In this respect it seems to me that insights into rebirth are a highly relevant aspect of many of those who have ventured into the deepest and most profound realms of consciousness. For example, the Pali Canon, the earliest written Buddhist scriptures, frequently records the Buddha recollecting past lives in deep state of meditation, such as here :
"When the mind was thus concentrated, purified, bright, unblemished, rid of defilement, pliant, malleable, steady, & attained to imperturbability, I directed it to the knowledge of recollecting my past lives."
Contemporary contemplatives, such as Ajahn Brahm also report recollection of past lives being an intrinsic part of deep meditation:
"When the memory of your own birth appears, it is just like you are there and you experience all feelings of that birth. Then you can ask yourself for an even earlier memory, and then you get back into your past lives."
So a sympathetic view of rebirth I think allows a more consistent and integrated reading of the teachings of those such as the Buddha.

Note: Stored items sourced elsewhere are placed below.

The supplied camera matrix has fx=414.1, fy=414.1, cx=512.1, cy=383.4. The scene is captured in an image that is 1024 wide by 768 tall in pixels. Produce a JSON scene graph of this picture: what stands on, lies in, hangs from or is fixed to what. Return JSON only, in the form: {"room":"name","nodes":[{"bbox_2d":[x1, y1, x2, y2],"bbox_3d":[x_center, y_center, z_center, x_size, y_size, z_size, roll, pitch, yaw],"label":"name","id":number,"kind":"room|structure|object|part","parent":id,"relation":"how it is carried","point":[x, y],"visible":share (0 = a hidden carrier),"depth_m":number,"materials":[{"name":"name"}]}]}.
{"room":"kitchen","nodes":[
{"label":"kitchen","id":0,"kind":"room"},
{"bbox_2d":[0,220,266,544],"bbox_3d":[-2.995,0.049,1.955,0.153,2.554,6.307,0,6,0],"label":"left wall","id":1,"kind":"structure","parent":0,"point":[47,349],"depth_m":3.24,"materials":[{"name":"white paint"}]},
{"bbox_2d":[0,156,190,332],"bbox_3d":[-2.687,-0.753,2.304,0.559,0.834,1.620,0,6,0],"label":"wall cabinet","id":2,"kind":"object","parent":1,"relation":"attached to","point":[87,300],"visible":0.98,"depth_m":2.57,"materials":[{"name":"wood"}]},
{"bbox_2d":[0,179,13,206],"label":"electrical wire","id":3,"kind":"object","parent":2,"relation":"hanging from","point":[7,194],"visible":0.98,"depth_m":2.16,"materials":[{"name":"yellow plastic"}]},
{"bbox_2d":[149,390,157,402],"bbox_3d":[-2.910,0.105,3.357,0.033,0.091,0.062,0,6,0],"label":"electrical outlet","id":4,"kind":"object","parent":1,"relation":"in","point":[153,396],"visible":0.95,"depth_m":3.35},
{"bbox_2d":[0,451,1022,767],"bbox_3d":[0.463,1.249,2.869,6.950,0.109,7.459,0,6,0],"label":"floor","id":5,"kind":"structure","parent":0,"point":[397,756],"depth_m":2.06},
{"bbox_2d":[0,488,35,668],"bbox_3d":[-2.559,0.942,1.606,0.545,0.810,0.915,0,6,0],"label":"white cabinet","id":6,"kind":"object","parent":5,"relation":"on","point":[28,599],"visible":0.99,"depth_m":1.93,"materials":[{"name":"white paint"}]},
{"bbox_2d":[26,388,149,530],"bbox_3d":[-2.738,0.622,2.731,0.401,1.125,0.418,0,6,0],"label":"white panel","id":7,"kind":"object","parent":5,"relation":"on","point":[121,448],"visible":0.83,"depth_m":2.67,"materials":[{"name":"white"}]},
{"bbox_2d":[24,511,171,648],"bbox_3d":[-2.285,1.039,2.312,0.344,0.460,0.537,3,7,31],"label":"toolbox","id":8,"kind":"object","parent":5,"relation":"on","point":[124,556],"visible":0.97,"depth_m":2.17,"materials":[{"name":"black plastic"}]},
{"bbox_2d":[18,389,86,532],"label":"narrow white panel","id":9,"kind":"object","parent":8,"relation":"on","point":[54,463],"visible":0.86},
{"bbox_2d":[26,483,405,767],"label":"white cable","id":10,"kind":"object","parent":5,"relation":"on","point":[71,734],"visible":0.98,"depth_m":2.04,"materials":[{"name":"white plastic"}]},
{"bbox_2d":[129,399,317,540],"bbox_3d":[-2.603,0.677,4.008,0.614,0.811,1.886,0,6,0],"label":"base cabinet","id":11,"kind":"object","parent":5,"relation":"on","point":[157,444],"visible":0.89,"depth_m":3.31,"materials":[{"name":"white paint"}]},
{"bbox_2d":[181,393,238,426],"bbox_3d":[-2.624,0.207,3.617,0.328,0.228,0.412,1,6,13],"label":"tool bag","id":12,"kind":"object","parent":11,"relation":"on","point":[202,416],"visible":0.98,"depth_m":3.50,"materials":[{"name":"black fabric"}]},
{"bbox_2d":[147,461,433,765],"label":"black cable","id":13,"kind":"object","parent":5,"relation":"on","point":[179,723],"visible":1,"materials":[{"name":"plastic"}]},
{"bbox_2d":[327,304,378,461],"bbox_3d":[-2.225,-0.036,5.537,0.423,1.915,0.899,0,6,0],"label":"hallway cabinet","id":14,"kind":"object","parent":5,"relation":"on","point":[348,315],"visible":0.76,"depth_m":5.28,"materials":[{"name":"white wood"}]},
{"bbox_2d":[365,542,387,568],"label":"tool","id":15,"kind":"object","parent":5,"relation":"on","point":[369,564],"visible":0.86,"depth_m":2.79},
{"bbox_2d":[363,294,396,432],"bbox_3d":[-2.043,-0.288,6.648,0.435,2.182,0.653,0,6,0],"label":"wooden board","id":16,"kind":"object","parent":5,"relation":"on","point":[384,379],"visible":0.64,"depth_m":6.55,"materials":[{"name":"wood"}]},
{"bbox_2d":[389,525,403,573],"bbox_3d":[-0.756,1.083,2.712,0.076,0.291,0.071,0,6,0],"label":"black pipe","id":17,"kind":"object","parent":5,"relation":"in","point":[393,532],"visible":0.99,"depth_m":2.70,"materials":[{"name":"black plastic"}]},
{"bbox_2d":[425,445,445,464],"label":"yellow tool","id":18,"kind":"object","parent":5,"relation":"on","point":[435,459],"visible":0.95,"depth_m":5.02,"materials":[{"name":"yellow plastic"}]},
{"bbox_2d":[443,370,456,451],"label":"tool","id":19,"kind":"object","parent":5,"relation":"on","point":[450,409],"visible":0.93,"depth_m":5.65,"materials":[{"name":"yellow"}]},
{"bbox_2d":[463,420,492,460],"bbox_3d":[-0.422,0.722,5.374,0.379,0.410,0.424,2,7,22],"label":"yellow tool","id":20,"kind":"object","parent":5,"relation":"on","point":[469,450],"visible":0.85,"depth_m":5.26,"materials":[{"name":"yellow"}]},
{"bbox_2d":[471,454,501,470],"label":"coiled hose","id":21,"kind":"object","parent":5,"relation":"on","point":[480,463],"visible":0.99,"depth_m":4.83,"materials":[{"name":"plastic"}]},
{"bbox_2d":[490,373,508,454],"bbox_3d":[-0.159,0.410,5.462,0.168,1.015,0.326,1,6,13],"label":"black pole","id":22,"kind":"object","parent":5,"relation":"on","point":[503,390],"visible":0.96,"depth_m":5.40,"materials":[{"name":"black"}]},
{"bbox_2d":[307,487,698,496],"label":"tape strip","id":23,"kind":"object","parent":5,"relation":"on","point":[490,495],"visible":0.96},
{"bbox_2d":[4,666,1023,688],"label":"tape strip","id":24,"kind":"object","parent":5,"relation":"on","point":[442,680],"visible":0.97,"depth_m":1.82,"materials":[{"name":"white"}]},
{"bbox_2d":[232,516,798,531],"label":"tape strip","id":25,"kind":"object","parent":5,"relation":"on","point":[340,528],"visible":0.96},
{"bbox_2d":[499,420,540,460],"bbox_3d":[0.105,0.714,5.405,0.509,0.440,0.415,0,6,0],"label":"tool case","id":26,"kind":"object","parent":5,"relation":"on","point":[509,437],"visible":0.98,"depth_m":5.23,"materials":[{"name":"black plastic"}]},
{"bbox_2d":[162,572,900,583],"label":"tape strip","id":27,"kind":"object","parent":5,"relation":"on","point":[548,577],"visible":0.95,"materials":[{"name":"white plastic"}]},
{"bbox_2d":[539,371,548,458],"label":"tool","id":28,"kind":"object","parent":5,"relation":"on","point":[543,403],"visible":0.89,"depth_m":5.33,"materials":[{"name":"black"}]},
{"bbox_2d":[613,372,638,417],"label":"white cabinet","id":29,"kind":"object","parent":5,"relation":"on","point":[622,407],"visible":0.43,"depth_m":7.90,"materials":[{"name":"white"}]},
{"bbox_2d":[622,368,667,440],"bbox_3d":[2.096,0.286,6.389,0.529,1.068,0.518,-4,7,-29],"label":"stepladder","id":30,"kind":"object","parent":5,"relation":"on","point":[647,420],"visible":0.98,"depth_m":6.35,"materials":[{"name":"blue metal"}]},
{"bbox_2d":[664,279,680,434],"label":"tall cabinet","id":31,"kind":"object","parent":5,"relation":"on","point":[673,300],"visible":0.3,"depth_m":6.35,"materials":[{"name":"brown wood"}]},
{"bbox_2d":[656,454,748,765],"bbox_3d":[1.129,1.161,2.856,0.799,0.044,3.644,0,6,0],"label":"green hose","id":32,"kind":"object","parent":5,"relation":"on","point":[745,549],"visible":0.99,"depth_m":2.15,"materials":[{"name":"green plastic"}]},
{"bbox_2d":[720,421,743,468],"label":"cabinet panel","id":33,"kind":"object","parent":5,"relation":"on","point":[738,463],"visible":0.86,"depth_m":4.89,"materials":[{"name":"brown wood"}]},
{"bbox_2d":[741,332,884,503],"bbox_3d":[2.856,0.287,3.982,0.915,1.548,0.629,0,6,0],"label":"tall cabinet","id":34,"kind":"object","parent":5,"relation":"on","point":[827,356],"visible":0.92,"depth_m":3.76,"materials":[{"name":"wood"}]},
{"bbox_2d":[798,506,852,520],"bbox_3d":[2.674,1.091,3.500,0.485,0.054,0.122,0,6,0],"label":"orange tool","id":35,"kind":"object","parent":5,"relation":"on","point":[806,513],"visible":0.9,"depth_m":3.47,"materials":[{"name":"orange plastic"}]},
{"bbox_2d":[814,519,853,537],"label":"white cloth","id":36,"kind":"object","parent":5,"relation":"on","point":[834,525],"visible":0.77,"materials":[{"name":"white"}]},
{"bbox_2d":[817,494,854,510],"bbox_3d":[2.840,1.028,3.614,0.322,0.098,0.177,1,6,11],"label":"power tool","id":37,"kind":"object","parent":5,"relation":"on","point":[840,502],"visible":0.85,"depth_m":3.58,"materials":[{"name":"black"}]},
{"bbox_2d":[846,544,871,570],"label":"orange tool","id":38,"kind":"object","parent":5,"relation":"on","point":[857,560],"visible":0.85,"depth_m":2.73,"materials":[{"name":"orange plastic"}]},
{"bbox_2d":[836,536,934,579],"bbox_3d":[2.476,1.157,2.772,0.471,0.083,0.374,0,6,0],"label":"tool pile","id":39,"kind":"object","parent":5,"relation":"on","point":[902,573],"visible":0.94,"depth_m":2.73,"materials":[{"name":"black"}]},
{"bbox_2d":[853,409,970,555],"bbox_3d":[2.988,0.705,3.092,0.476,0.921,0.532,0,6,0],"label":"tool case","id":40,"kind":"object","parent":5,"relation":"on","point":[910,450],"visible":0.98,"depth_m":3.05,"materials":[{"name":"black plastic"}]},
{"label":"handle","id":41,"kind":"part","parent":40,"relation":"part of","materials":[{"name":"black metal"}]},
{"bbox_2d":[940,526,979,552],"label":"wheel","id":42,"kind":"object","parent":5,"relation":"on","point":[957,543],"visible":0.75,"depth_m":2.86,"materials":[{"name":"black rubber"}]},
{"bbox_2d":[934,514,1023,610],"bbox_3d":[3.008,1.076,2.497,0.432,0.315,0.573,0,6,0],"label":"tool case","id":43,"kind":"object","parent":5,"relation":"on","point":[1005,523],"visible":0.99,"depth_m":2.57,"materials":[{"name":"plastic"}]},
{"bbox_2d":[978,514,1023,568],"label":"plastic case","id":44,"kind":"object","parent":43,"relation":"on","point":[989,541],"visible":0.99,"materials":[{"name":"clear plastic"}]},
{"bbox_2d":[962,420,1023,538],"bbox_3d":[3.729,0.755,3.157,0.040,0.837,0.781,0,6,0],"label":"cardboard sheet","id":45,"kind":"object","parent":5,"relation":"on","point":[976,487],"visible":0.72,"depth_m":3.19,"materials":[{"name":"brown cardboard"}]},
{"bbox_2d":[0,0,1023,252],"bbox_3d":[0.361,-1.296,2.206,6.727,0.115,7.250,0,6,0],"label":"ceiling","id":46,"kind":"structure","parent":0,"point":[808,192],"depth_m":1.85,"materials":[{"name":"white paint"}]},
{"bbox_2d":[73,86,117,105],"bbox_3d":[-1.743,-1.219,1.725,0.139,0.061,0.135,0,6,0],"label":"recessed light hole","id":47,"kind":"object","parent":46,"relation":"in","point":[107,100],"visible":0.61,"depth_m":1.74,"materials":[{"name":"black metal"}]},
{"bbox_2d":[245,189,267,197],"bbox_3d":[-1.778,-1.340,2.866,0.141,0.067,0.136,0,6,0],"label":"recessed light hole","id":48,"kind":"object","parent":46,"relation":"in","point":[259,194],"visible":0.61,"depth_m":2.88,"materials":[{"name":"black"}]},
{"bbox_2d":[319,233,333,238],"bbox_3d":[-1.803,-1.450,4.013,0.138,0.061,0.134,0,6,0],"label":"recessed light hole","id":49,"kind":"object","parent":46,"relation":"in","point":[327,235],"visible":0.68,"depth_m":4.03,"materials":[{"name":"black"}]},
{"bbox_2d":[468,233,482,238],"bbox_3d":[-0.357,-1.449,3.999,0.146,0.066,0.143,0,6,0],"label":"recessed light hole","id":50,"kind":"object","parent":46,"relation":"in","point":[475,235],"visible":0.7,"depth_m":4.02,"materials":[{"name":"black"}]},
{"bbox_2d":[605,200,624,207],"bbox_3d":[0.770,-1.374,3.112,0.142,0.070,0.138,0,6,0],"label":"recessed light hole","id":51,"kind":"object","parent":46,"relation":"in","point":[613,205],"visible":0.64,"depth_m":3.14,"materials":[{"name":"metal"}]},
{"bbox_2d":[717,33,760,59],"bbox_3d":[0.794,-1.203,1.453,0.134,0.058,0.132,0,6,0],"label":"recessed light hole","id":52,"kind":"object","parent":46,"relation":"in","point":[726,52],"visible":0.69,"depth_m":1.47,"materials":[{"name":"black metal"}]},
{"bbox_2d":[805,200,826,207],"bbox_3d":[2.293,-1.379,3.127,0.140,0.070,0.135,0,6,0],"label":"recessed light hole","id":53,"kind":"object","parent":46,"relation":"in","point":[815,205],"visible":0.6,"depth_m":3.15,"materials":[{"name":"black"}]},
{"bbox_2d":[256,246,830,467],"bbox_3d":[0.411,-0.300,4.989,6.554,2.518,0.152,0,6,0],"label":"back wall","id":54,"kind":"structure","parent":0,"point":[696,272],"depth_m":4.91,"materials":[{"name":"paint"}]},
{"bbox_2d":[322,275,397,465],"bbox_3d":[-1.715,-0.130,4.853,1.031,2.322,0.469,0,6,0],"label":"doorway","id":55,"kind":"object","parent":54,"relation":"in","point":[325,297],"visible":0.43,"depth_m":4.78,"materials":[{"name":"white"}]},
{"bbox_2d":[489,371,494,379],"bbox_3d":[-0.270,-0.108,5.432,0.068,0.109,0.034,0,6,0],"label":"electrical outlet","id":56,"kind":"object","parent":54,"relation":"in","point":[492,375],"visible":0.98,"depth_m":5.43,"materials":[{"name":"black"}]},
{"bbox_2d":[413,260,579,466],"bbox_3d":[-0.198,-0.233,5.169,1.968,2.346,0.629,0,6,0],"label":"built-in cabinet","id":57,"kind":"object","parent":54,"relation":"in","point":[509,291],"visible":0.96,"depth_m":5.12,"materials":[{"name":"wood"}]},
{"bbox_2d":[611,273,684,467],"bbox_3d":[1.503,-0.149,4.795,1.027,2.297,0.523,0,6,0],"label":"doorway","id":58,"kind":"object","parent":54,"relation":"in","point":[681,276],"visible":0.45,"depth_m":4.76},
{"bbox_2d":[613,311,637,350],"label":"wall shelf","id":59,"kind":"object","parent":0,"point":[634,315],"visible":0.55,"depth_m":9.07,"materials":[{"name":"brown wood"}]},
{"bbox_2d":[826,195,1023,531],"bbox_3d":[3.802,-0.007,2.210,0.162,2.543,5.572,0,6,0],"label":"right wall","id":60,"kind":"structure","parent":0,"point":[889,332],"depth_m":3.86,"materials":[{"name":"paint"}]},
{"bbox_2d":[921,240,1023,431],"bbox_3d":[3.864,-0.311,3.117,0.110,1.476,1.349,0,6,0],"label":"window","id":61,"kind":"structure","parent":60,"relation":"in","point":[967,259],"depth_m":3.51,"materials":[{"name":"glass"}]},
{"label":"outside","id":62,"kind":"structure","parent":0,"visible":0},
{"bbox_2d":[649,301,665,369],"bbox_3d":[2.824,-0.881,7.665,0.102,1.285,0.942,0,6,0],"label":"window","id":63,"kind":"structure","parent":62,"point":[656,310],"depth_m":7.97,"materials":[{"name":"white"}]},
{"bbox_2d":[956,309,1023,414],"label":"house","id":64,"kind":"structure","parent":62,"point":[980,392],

As an aside however, regardless of the rationality of the concept of rebirth, from another angle I think there is some merit in the view that the illusory, transient and empty nature of the "I" means that the question of rebirth is by and large irrelevant. As Buddhadasa, another senior monk from the Thai Forest tradition, puts it:
"There is just a feeling of "I" and "mine" arising due to the foolishness whereby one is deluded by the beguiling nature of sense-experience. Therefore, there being no one born here, there is no one who dies and is reborn. So, the whole question of rebirth is utterly foolish and nothing to do with Buddhism at all."
To me, perhaps the most significant thing is that, whether or not one believes in rebirth, panexperientialism opens up the opportunity for a secular buddhism that is not only free of superstition but also frees the world of the sterility and lifelessnes of physicalism.
But to return to the primary topic of this post, I think it can be concluded that a belief in rebirth is not necessarily irrational or inconsistent with a logical, scientifically informed view of the world.